How can routine air pressure maintenance impact our environment?

Consider that fewer tires per year would end up in the landfills and scrap heaps that trouble our ecology. How many tires are we talking about? We estimate that most drivers lose from 10% to as much as 50% of tire tread life due to under-inflation. That’s a significant statistic. Now consider the extra fuel we burn to push cars along on soft, under-inflated tires. Tires do require extra energy to roll if they are under-inflated. While the statistics vary widely and can be somewhat inconclusive, the implications are staggering. Maintaining tire pressure may seem like a low priority in our busy daily routines, but it adds up to big environmental consequences. We must all take action to do the right thing.

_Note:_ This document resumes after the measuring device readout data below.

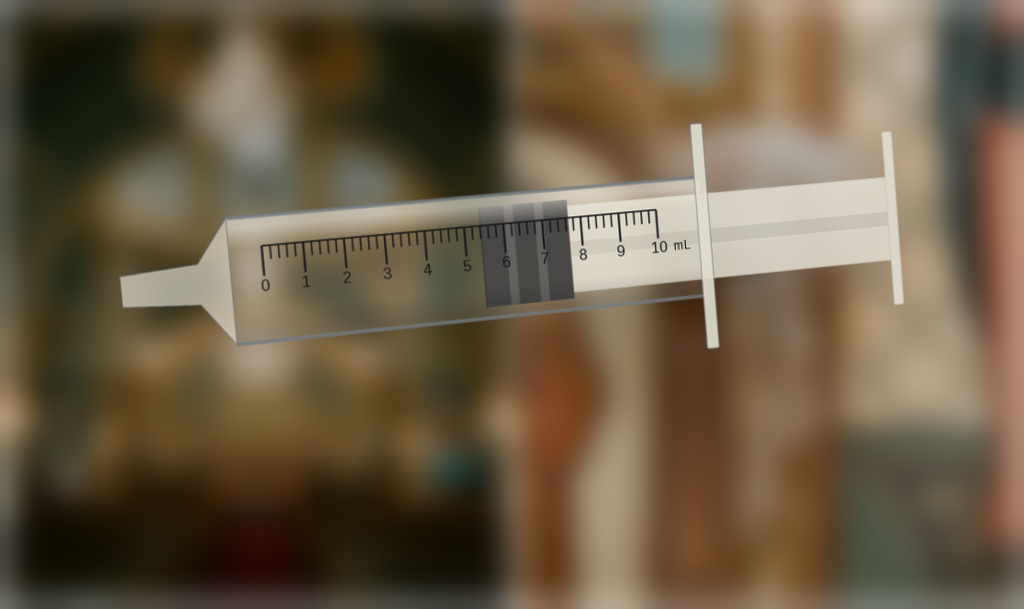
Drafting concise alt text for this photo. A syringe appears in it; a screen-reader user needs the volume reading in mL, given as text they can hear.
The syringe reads 5.4 mL
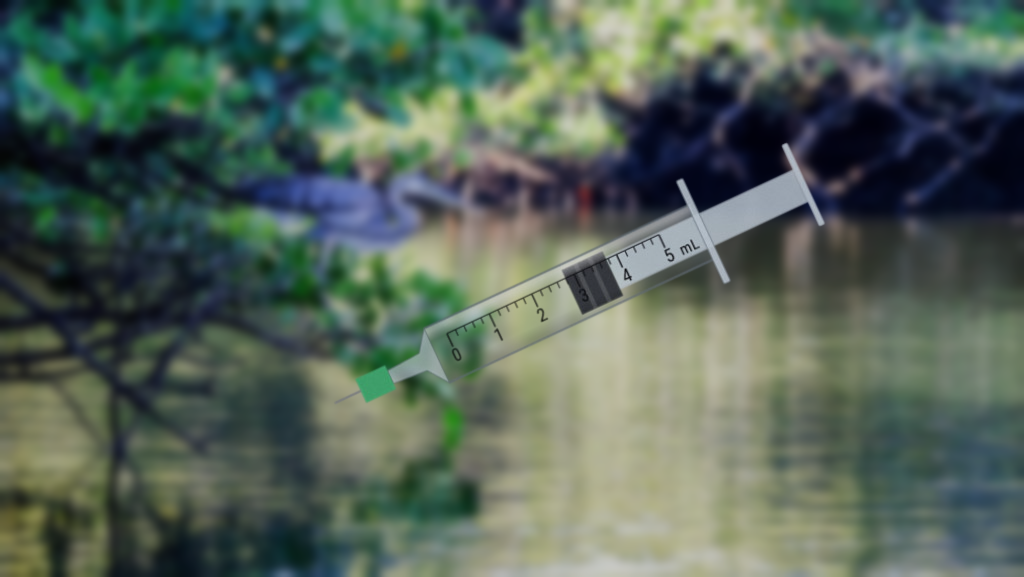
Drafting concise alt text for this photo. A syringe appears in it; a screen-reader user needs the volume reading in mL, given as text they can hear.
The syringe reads 2.8 mL
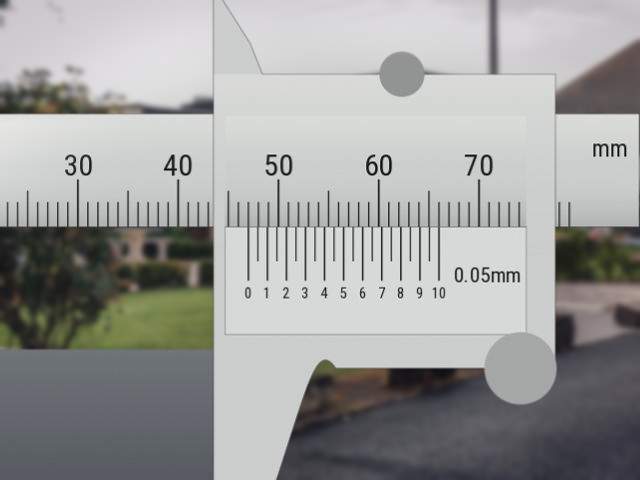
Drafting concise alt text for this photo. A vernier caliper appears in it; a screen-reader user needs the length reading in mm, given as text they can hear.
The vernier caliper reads 47.0 mm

Tires are just like any other part of a motor vehicle, after using it for a while, you’re going to develop some wear and tear and eventually they are going to get worn out and need to be replaced.

Driving worn out tires can be very dangerous. It can cause your car to drag to one side, make your rides feel rough, cause your alignment to get thrown off and cause other parts of your car to become worn out quicker, which could cause you a lot of money in the long run and worst of all your tire(s) can get blown out, which could cause you to lose control of the car and get into a car accident. So before any major problems occur here are some quick and easy ways to tell when your tires need replacing.

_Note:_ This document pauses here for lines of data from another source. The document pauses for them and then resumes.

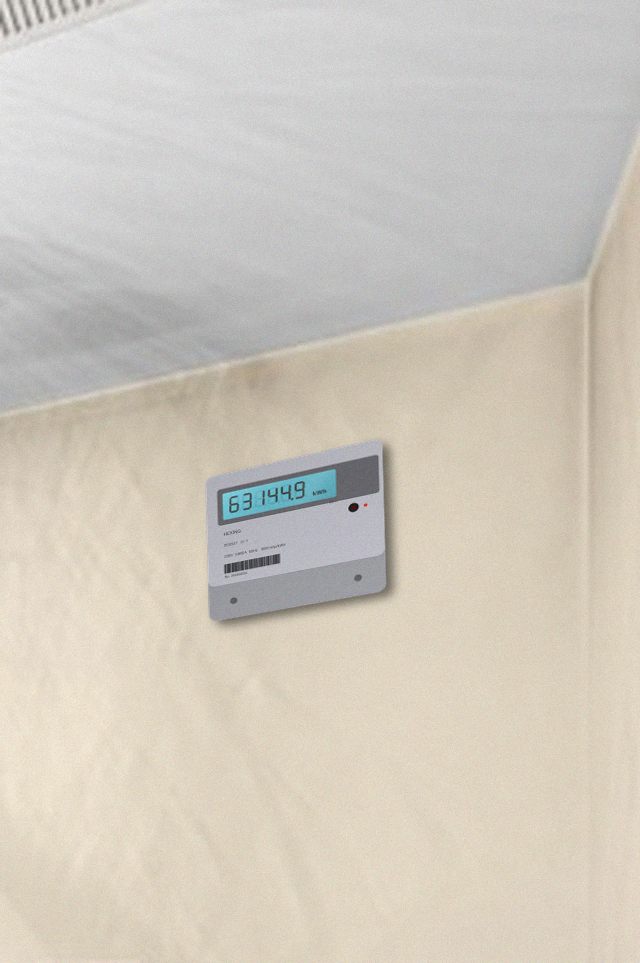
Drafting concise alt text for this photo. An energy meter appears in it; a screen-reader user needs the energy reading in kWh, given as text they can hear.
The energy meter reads 63144.9 kWh
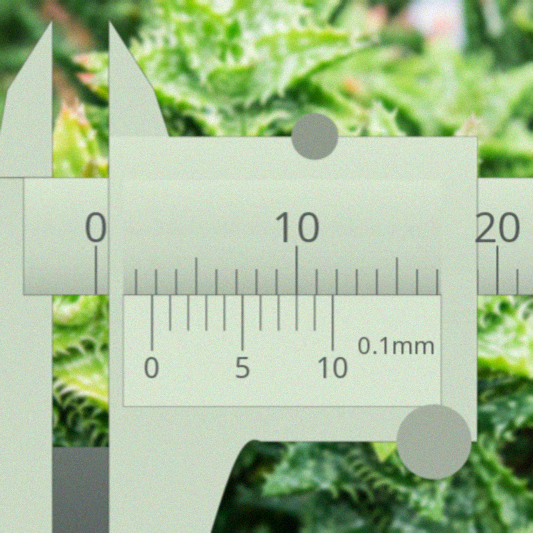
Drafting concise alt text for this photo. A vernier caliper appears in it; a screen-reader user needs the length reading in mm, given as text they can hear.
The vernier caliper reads 2.8 mm
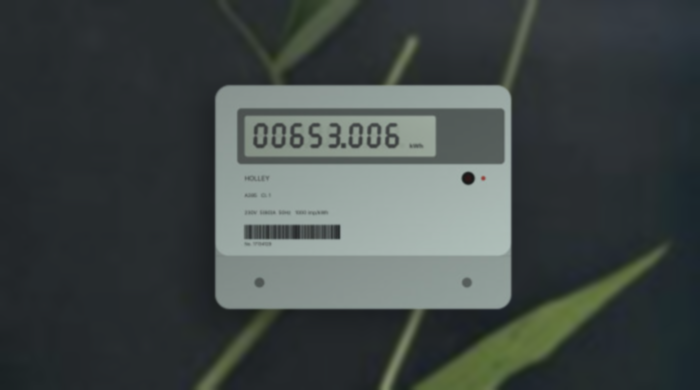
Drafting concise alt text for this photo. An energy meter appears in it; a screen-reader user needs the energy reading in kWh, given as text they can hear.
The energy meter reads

Keep an eye out for any cuts, bubbling or cracking in the sidewall of the tire. If you find any of these, take your tires to a local tire retailer immediately for a professional inspection. Because of the delicate nature of the tire sidewall, you should consider installing your spare tire before driving.

Checking the depth of the tire tread. Checking the depth of the tire tread will enable you to see how many you’ve got left before you need a new tire(s). One way of doing this is by inserting a penny in one of the grooves with Lincoln’s head upside down and facing you. If you can see the top of Lincoln’s head, it is time to replace your tire.

Make sure you tires are inflated properly. Proper inflation is crucial if you want your tires to last a long time. If your tires are underinflated, the sidewall will sag, causing excessive wear on the outside areas of the tread. Under inflation also results in excessive heat, which accelerates wear and may cause a blowout.

Check for any abnormal wear-n-tear. If the tire tread depth is uneven, observe where the wear-n-tear is occurring. You should be able to determine what’s causing it and if it’s not too late, correct the problem before you ruin the rest of the tire’s life expediency. The four most common reasons for premature tire wear are improper inflation, misalignment, lack of rotation and front-end wear. These are things you may want to have inspected at a reliable service center.

Keep your wheels aligned. Wheels that are out of alignment can cause severe damage to your tires. This can also cause decrease traction due to reduced contact with the road. Over time, a slight misalignment can cause a lot of uneven or premature tire wear. If your tires are not aligned properly your tires will wear down a lot faster. If the alignment is off you’ll notice somethings wrong while you’re driving; your vehicle will not drive as well as it did in the beginning and, in the most extreme cases, you could have a pretty difficult time maintaining control of the car. It is recommended that an alignment check should be done with every other oil change.

Now that you know how to tell when your tires are worn out and need to replaced, make sure to check your tires on a regular basis. By keeping your tire’s wear-n-tear to a minimum, you and your passengers will be safer on the road and you’ll save a lot of money down the road. Ignoring wear-tear on your tires can quickly lead to more serious and more expensive problems, so always keep your tires on top of the priority list.